The bisection method is a simple and reliable numerical technique used to find roots of continuous functions. It works by narrowing down the interval where the root lies until it converges to the solution. Start with an initial interval, say \([0.5, 0.6]\), where the function changes sign. This change of sign is crucial as it indicates at least one root exists in the interval.
Here's how the method operates:

• Check the midpoint of the interval.
• Determine which half-interval contains a root, by evaluating the function's sign at the midpoint.
• Repeat this process until the interval is sufficiently small, satisfying the given convergence criterion, \(|x_{k} - x_{k-1}| < 10^{-10}|\).

The bisection method is very robust because it always converges if the function is continuous and initially has opposite signs at the ends of the interval. However, it may not be the quickest method since it proceeds with a linear rate of convergence.

Fixed Point Iteration

Fixed point iteration is a numerical method that transforms an equation into a fixed-point form and iteratively solves for the root. This technique involves rewriting the problem, \(x + \ln x = 0\), to \(x = g(x)\). For effective application, \(g(x)\) should satisfy the conditions of the Fixed Point Theorem, ensuring convergence.
To ensure the root of the equation using fixed point iteration, the derived function \(g(x)\) must have a derivative whose absolute value is less than 1 over the interval of interest. Initializing with \(x_0 = 0.5\),

• Apply the function \(g(x)\) iteratively.
• Generate new approximations \(x_{n+1} = g(x_n)\).
• Check if the root meets the convergence criterion of \(|x_{k} - x_{k-1}| < 10^{-10}|\).

Fixed point iteration can be easy to implement and understand but may exhibit slow convergence, especially if the function does not meet the theorem's strict criteria.

Newton's Method

Newton's method, also known as the Newton-Raphson method, is a powerful numerical tool for finding successively better approximations to the roots of a real-valued function. It is highly regarded for its rapid (quadratic) convergence when an appropriate initial guess is chosen.
The method involves the use of the tangent of the function at a given point to estimate the root. Here's how you would apply Newton's method:

• Start with an initial guess, \(x_0 = 0.5\), close to where the root is expected.
• Derive the function \(f(x) = x + \ln x\) to find the tangent line of the curve.
• Update the approximation using the formula \(x_{n+1} = x_n - \frac{f(x_n)}{f'(x_n)}\) until the tolerance \(|x_{k} - x_{k-1}| < 10^{-10}|\).

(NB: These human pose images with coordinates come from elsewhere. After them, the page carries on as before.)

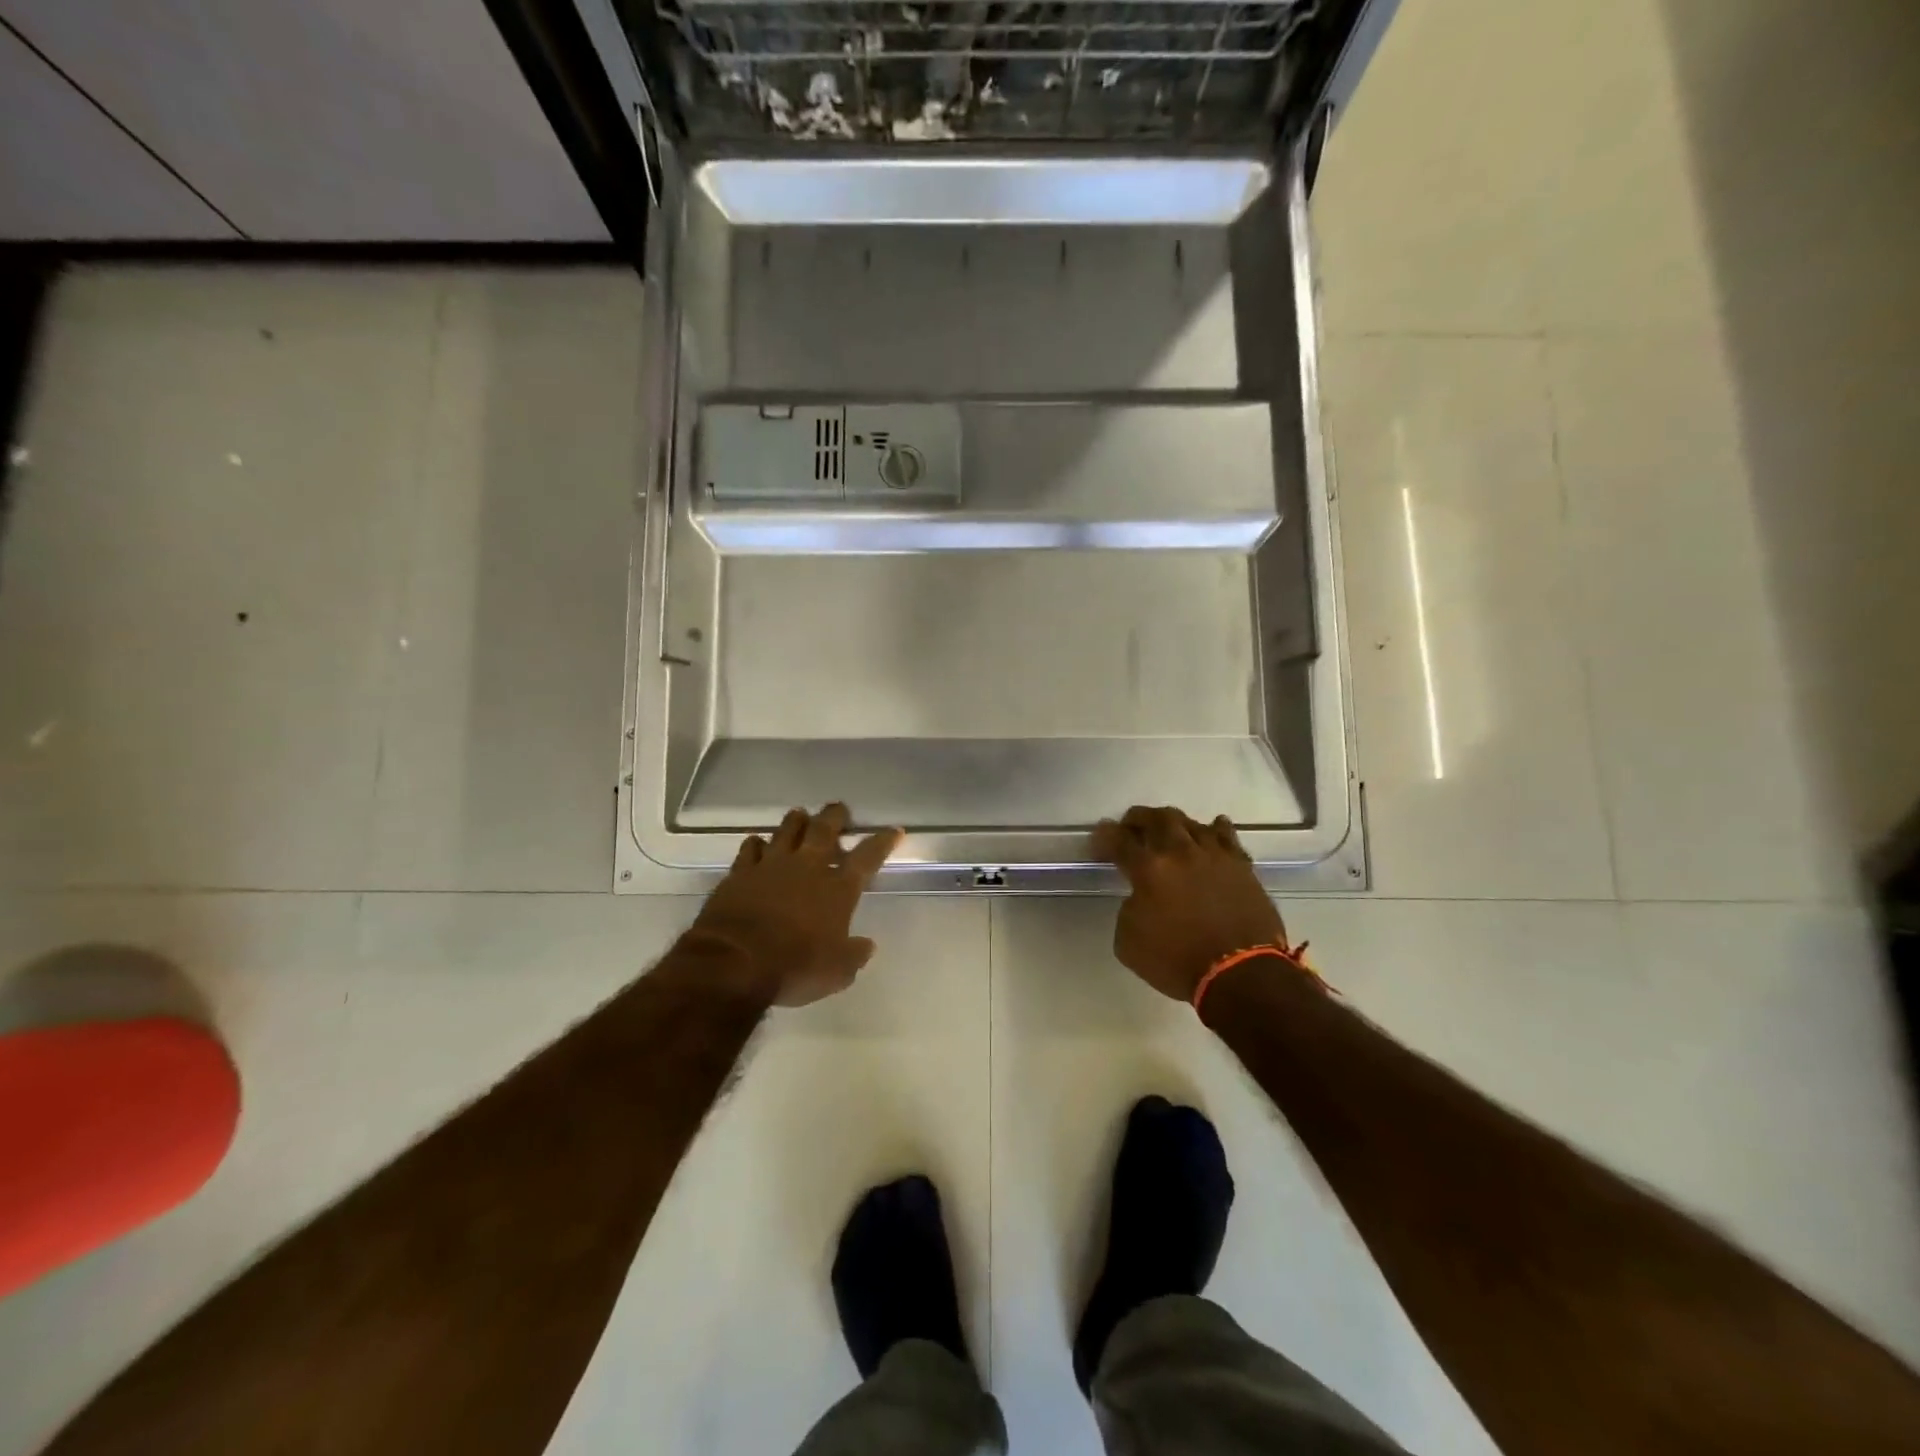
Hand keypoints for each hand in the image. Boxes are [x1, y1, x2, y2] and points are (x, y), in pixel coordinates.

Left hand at [686, 803, 902, 1007]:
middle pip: (824, 830)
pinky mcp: (740, 873)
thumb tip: (867, 946)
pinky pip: (750, 849)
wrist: (733, 962)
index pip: (867, 857)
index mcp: (837, 889)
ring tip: (801, 814)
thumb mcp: (837, 973)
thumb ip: (854, 955)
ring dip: (796, 821)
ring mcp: (771, 865)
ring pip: (787, 830)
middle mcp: (807, 867)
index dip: (882, 841)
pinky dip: (757, 844)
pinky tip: (758, 843)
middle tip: (839, 808)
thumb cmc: (794, 968)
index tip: (894, 830)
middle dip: (835, 816)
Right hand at [1093, 806, 1288, 1001]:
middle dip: (1139, 818)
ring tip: (1169, 831)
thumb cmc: (1178, 962)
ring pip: (1191, 822)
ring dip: (1174, 823)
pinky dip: (1215, 830)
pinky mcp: (1241, 866)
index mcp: (1149, 869)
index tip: (1099, 839)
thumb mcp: (1129, 943)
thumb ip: (1128, 909)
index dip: (1105, 836)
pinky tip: (1211, 831)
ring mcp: (1214, 855)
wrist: (1241, 975)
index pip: (1119, 840)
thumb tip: (1141, 898)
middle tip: (1132, 826)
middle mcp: (1180, 852)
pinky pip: (1227, 836)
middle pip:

Newton's method is efficient and preferred in many cases due to its speed of convergence. However, its efficacy heavily depends on the choice of the initial guess and requires derivative calculations, which can be complex for certain functions.

Secant Method

The secant method is similar to Newton's method but does not require the computation of derivatives, making it simpler when derivatives are difficult to find. Instead of tangents, secant lines are used to approximate the curve of the function.
Implementing the secant method involves:

• Starting with two initial guesses, \(x_0 = 0.5\) and \(x_1 = 0.6\).
• Using these points to form a secant line and calculate the new approximate root \(x_{n+1} = x_n - \frac{f(x_n)(x_n - x_{n-1})}{f(x_n) - f(x_{n-1})}\).
• Continue iterations until the convergence criterion, \(|x_{k} - x_{k-1}| < 10^{-10}|\), is met.

The secant method provides superlinear convergence and is a noteworthy choice when a derivative is unavailable or inconvenient to compute. Nevertheless, it generally converges slower than Newton's method.